Selected passage section start

Thousandcasts / Split Shot , You guys are just slayin me . I cant keep callin Da Boyz up . Are gonna kick the crap outa someone , or not . LMAO !!!!! As Im reading these posts I an laughing out loud . The topic was beginning to get heated . Im glad someone put out the fire . Still LMAO !!!!!

I live out of state and pay lots of $ for licences in Mich . My $ supports just as much conservation efforts as the next guys . If its Flys Only , That eliminates me ftrom a fishery that I helped support . Thats like me sayin , OK the St. Joe ( where I fish ) pick a section , NO FLY FISHIN ALLOWED . Thats not right either .


Good Luck and Safe Trips ........... Walldady


----------



## Whit1 (Apr 27, 2001)

> _Originally posted by Splitshot _
> *Spankey knows I don't have an SUV. *


No SUV! But you do have your trusty , brushwhakin' Audi which you use just like an SUV


----------



## mechanical head (Jan 18, 2000)

Selected passage section end

_Explore the material_
1. Answer these questions about the forum thread:
(a) Which river does the out-of-state poster name as where they fish?
(b) In which state does that poster pay for licenses?
(c) According to Whit1, what car does Splitshot drive like an SUV?
2. Reproduce everything in the forum thread from "Thousandcasts / Split" down to "(Apr 27, 2001)".

Data shown section start

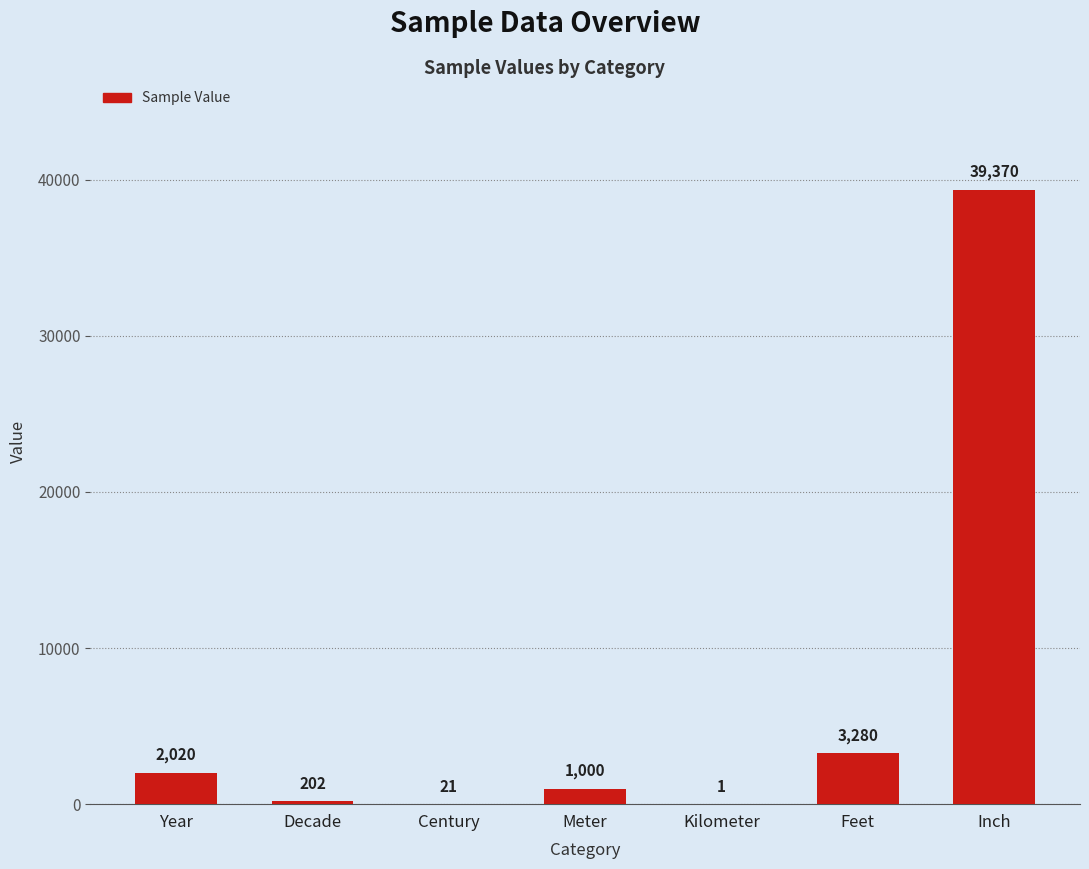

At which label is the value closest to 19685?

Feet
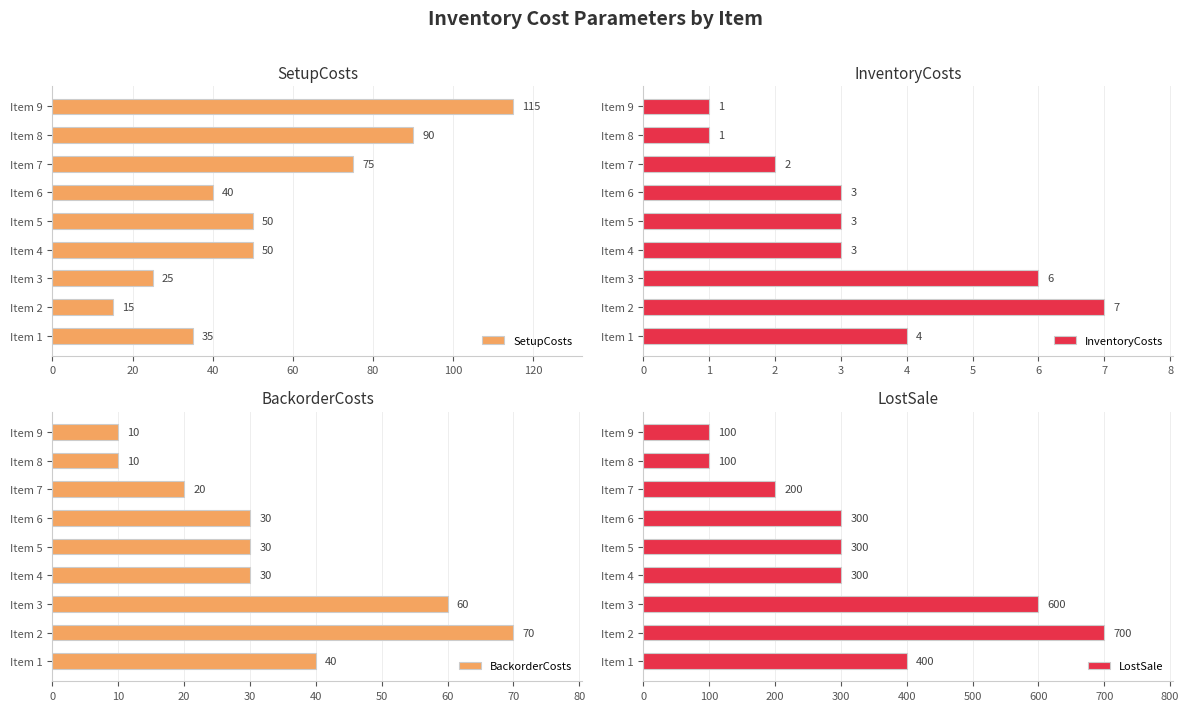

What is the lowest value of the SetupCosts series?

15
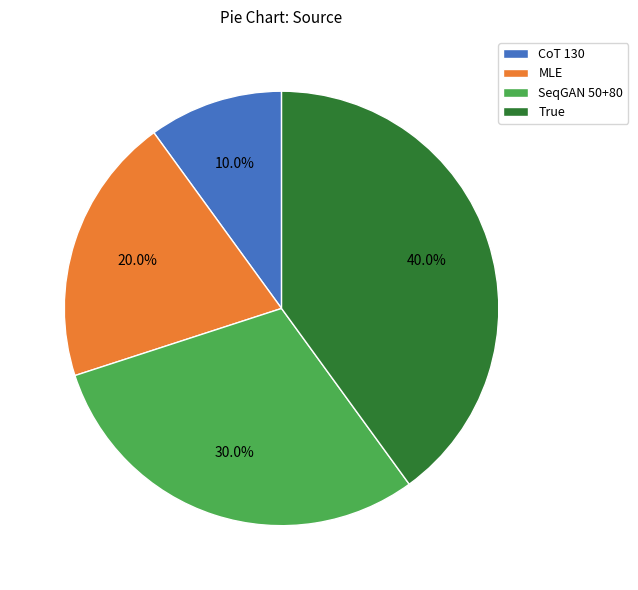

What is the ratio of the value at MLE to the value at SeqGAN 50+80?

0.7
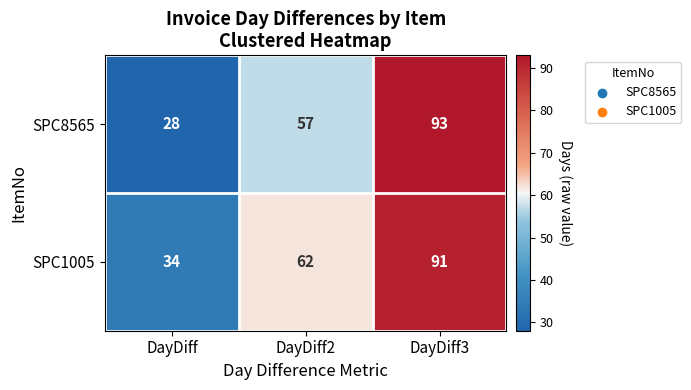

What is the approximate value of SPC1005 at DayDiff2?

62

Data shown section end

_Per-task outputs_
1.
(a) The St. Joe.
(b) Mich.
(c) An Audi.

2.
Thousandcasts / Split Shot , You guys are just slayin me . I cant keep callin Da Boyz up . Are gonna kick the crap outa someone , or not . LMAO !!!!! As Im reading these posts I an laughing out loud . The topic was beginning to get heated . Im glad someone put out the fire . Still LMAO !!!!!

I live out of state and pay lots of $ for licences in Mich . My $ supports just as much conservation efforts as the next guys . If its Flys Only , That eliminates me ftrom a fishery that I helped support . Thats like me sayin , OK the St. Joe ( where I fish ) pick a section , NO FLY FISHIN ALLOWED . Thats not right either .


Good Luck and Safe Trips ........... Walldady


----------



## Whit1 (Apr 27, 2001)